EXERCISE AIM
Can you write out the lines below word for word, leaving the pictures out of your answer?
==== SOURCE DATA
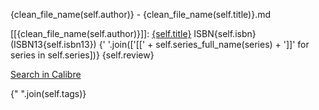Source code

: {clean_file_name(self.author)} - {clean_file_name(self.title)}.md

[[{clean_file_name(self.author)}]]: [{self.title}]({book_url})
ISBN{self.isbn} (ISBN13{self.isbn13})
{' '.join(['[[' + self.series_full_name(series) + ']]' for series in self.series])}
{self.review}

[Search in Calibre](calibre://search/_?q={urllib.parse.quote(self.title)})

{" ".join(self.tags)}
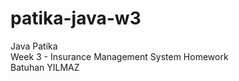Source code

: # patika-java-w3
Java Patika <br/> 
Week 3 - Insurance Management System Homework <br/>
Batuhan YILMAZ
========
TASK RESPONSE
Source code

: {clean_file_name(self.author)} - {clean_file_name(self.title)}.md

[[{clean_file_name(self.author)}]]: [{self.title}]({book_url})
ISBN{self.isbn} (ISBN13{self.isbn13})
{' '.join(['[[' + self.series_full_name(series) + ']]' for series in self.series])}
{self.review}

[Search in Calibre](calibre://search/_?q={urllib.parse.quote(self.title)})

{" ".join(self.tags)}
Source code

: # patika-java-w3
Java Patika <br/> 
Week 3 - Insurance Management System Homework <br/>
Batuhan YILMAZ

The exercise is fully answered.